Ethisphere, which focuses on business ethics, corporate social responsibility, anti-corruption and sustainability, ranked Kopchinski first on its list of the 100 most influential people in business ethics, according to its Web site.

According to the organization, "Kopchinski blew the whistle on Pfizer's marketing activity and received $51.1 million of the penalty that Pfizer paid for illegally marketing some of its drugs. Four other whistleblowers received some of the award as well, but Kopchinski earned the largest piece of the pie for his role. Officially turned whistleblowing into big business."

As a former sales representative for Pfizer, Kopchinski exposed the company's illegal sales and marketing campaign for the prescription painkiller Bextra for off-label uses and in doses that endangered patients' health and lives.

Acording to Phillips & Cohen LLP of Washington, D.C., which represented Kopchinski, the Food & Drug Administration approved Bextra to treat arthritis as well as menstrual pain in very limited doses. Phillips & Cohen specializes in representing whistleblowers in cases involving fraud against the government, tax matters and securities violations.

Kopchinski alleged in his lawsuit - which the government joined - that Pfizer promoted Bextra for uses and in doses that far exceeded what the FDA had approved, putting patients at risk for heart attack, stroke and pulmonary embolism (blood clot in the lung). Bextra was withdrawn from the market in 2005.

In a statement Friday, Pfizer reiterated its denial of the civil allegations set forth in the multiple complaints, but acknowledged "certain improper promotional conduct related to Zyvox and the Bextra conduct involved in the plea agreement."

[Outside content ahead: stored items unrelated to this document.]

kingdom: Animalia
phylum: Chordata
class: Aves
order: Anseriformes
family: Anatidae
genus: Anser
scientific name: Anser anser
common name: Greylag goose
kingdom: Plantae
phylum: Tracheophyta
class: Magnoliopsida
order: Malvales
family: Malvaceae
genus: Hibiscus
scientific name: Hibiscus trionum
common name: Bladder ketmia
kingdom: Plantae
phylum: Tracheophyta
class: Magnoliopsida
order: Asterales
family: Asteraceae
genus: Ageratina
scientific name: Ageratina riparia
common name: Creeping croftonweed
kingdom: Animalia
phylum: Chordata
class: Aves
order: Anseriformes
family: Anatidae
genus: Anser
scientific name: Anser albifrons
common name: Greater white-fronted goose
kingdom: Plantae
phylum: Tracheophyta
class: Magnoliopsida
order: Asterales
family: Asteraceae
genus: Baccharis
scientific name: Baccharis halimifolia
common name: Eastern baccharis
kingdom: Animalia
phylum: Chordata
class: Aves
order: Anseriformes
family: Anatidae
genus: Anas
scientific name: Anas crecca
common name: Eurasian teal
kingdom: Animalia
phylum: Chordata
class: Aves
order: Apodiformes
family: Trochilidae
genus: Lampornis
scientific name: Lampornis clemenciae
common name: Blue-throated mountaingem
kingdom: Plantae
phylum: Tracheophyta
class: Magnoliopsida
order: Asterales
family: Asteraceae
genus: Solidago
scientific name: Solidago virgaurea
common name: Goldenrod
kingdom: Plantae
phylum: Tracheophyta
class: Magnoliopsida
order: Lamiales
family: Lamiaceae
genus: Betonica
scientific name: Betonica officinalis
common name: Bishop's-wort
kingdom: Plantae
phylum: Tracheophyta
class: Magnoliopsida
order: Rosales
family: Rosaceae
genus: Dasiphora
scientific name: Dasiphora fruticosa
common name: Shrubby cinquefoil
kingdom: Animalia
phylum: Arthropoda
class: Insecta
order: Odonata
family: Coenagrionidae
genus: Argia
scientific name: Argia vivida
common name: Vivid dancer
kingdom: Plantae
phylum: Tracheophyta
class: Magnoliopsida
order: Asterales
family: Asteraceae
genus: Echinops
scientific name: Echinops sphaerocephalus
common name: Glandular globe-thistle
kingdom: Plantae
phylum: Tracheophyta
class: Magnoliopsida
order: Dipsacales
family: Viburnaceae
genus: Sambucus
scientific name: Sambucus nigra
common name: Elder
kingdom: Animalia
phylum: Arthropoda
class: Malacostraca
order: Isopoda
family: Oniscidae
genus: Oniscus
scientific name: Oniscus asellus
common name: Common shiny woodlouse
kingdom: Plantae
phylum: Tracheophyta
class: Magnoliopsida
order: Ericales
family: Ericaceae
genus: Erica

Pfizer paid $1.8 billion in September to the government to settle Kopchinski's lawsuit and a related criminal charge. The company settled four other whistleblower lawsuits at the same time, bringing the total settlement to $2.3 billion. It was the largest health care fraud settlement ever and the largest criminal fine ever imposed in the U.S.

Pfizer employs about 5,000 people in Groton and New London. Its New London site is scheduled to close within two years.